About this task: For each line in the material below that holds "down", copy that line.

The records:
---
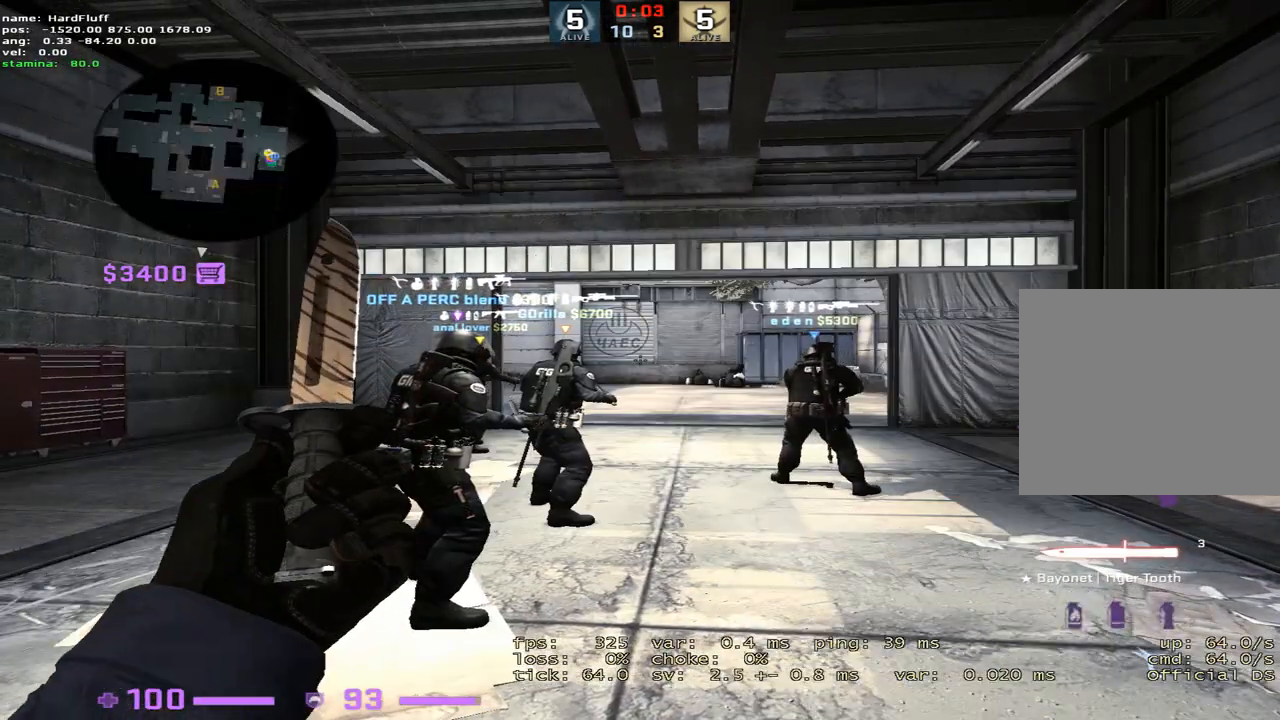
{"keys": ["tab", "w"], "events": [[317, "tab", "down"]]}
---
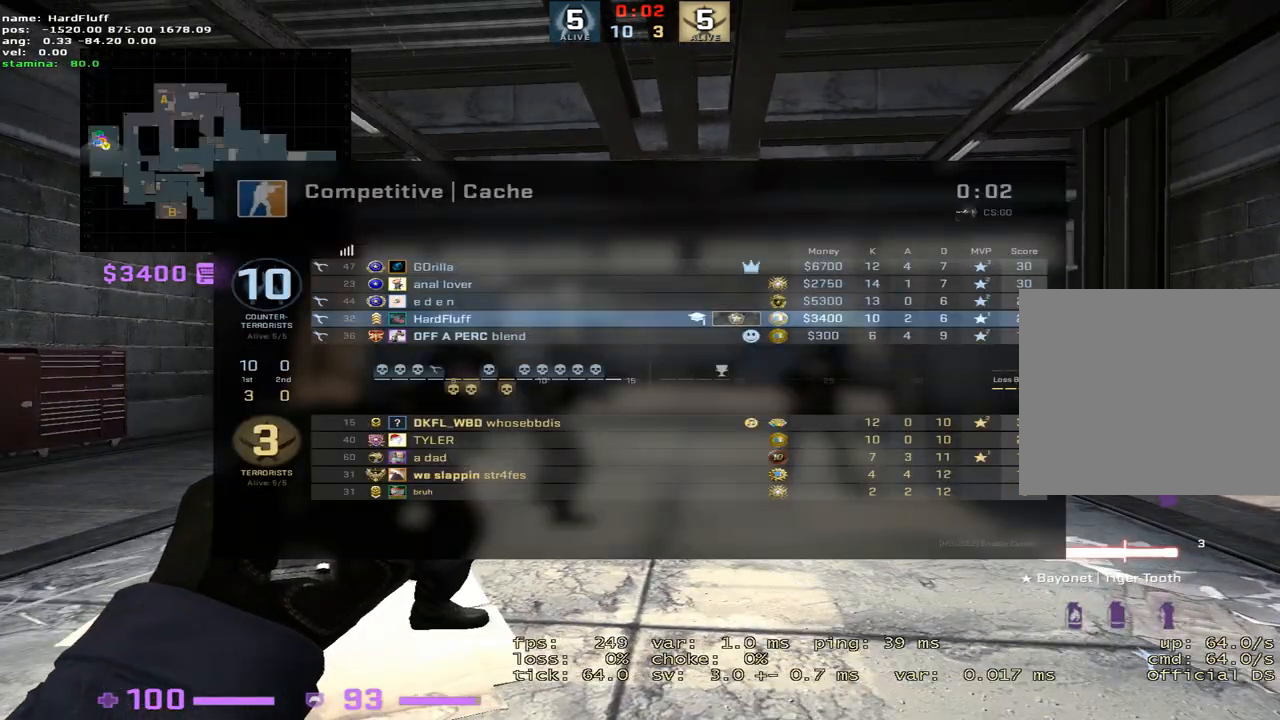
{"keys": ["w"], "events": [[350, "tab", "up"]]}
---
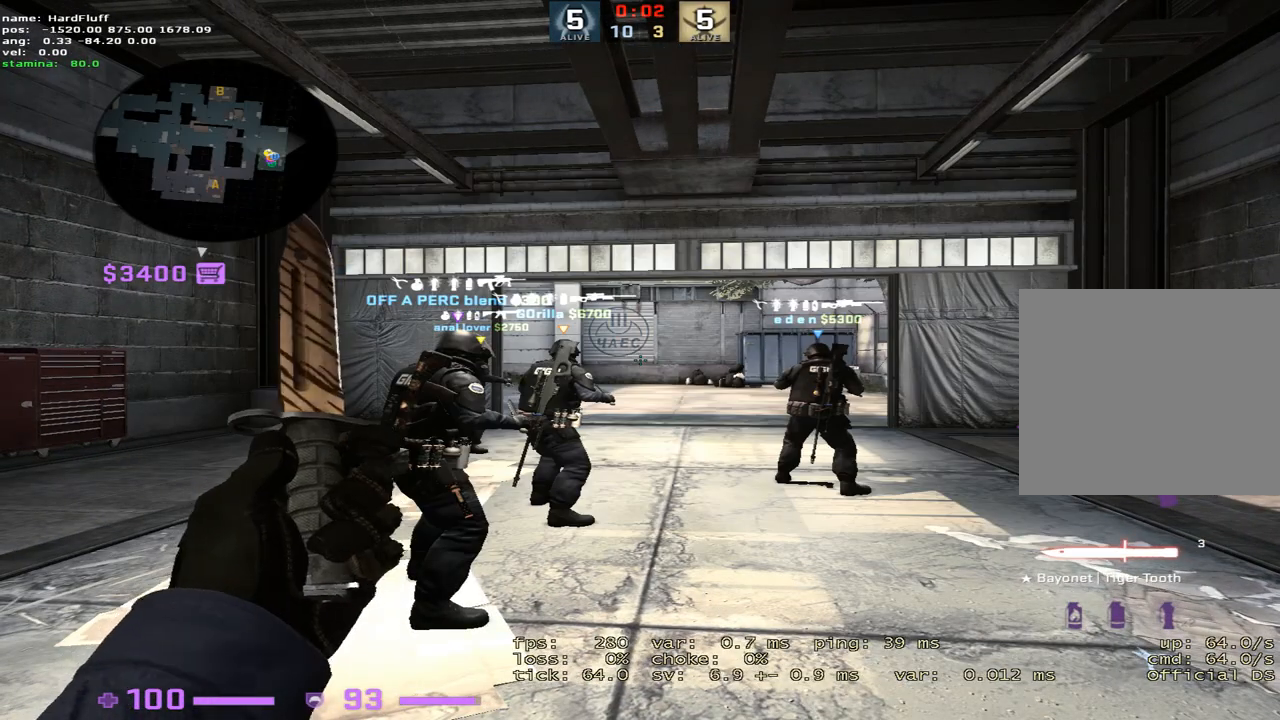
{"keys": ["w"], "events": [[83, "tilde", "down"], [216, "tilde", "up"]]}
---
Final answer:
{"keys": ["tab", "w"], "events": [[317, "tab", "down"]]}
{"keys": ["w"], "events": [[83, "tilde", "down"], [216, "tilde", "up"]]}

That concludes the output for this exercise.